Text block:
....................

Background information
- Born: June 13, 1871 Kingston upon Hull
- Died: June 17, 1943 (aged 72) Newark, New Jersey
- Genres: classical, popular, old-time
- Occupation(s): violinist, chiropractor
- Years active: 1890s–1920s
- Labels: Edison Records, Berliner Gramophone, Victor Records, Columbia Records
- Formerly of: Len Spencer

= Charles D'Almaine =

Charles D'Almaine (/dælmeɪn/; June 13, 1871 – June 17, 1943) was an American violinist with the New York Metropolitan Opera, a chiropractor, and a pioneer recording artist.

==Biography==
Charles D'Almaine was born in Kingston upon Hull on June 13, 1871. He grew up an orphan in the London area. At some point he came to the United States and played first violin at the Grand Opera House in Chicago in the 1890s.

He married his second wife, Cornelia Helen (d. September 25, 1933, known as "Helen") on December 24, 1897. After his marriage he stayed in Chicago a short time to teach violin students. In 1898 he relocated to New York City, the only major recording center of the time.

....................

Work to complete:
a: In the Charles D'Almaine biography, where did he play first violin in the 1890s?
b: Copy the Charles D'Almaine biography from "He married his" to "of the time.".
c: Write the next part of the Charles D'Almaine biography, picking up after its final sentence.

Information shown:
....................

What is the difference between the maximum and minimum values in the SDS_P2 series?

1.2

....................

Task answers:
a: At the Grand Opera House in Chicago.

b:
He married his second wife, Cornelia Helen (d. September 25, 1933, known as "Helen") on December 24, 1897. After his marriage he stayed in Chicago a short time to teach violin students. In 1898 he relocated to New York City, the only major recording center of the time.

c:
One of the earliest violinists to make recordings, D'Almaine's first ("Miserere") was recorded in 1899 and released on Edison cylinder #7324. He went to the Berliner Gramophone studios in January and February 1900, where at least 13 of his recordings were issued. When a standing orchestra was established at the Edison studios, D'Almaine was made concertmaster.

Beginning his association with the Victor company in 1901, he eventually became concertmaster of the house unit, the Victor Orchestra. He also made recordings for Columbia, where sometimes the pseudonym Charles Gordon was used. His musical duties outside the recording studio included positions at the Metropolitan Opera House. In addition to performing, he also made several violins.

In April 1914 he and his wife Helen enrolled at the Palmer College of Chiropractic in Davenport, Iowa, where he obtained his Doctor of Chiropractic. He made his final recordings for Pathé Records. He and his wife operated chiropractic practices in New York City and Newark, New Jersey.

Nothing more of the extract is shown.